Since IoT is all about connecting millions of devices, Reuckert points out that intelligence needs to move to the edge, so data can be analysed before it travels over the network and takes up resources in the data centre.
SAP allows for this with IoT Connectivity, Security and Edge Computing.
Reuckert describes the SAP HANA Cloud Platform as a big data hub, on top of which is the IoT Foundation and application services that help developers build their own applications using SAP micro-services. This is complemented with the services and applications supplied by SAP.
SAP enables and provides solutions that include connected logistics, connected vehicles, connected manufacturing, connected assets, connected consumer, digital farming and smart cities. These are all built on the HANA Cloud Platform.
Reuckert adds that user experience is vitally important for IoT applications. “Visualisation is a key differentiator,” she says. “No-one wants to have to deal with complex screens. We want to see quickly and easily what is happening, in an appealing user interface.”
Data science is another cornerstone of IoT developments, as it’s important to extract the right data, and draw the right conclusions from it.
IoT is certainly taking off, with 66% of manufacturers planning to increase their investment into IoT-enabled products.
But it’s very success means that IoT is vulnerable to attacks, which is why SAP is investing in blockchain security solutions.

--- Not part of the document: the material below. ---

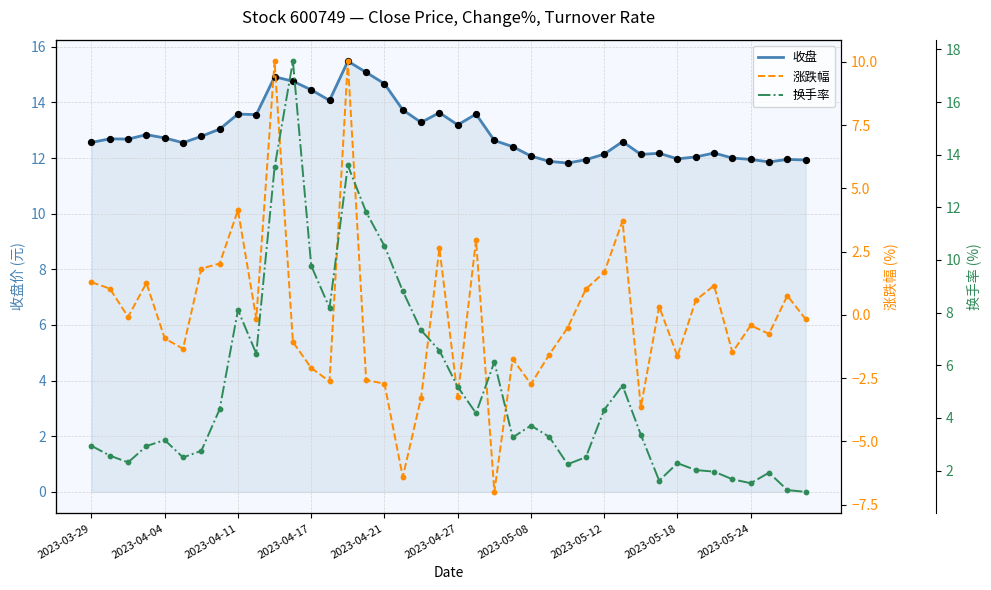

What are all the series names shown in the legend?

收盘, 涨跌幅, 换手率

“This allows for transparency, allowing things to be moved, stored and managed securely and privately,” Reuckert says.
Pulling the IoT together is the collaborative network that enables companies to set up new business models. The SAP Asset Intelligence Network lets users analyse and manage asset information; and facilitate the exchange of assets. Analytics opens up new business models that can consume asset information from any part of the network, using standardised taxonomy.
Reuckert says SAP is excited about the potential for IoT and is looking to work with customers, partners and developers to further extend its solution portfolio, and to extend use cases.
And companies should be equally excited, she says, since Iot has the potential to add tremendous value.
“Now is the time to start an Iot project,” Reuckert says. “Companies should be looking to define where they will get the highest value; and start thinking about the next IoT application that will have the biggest impact on the business.”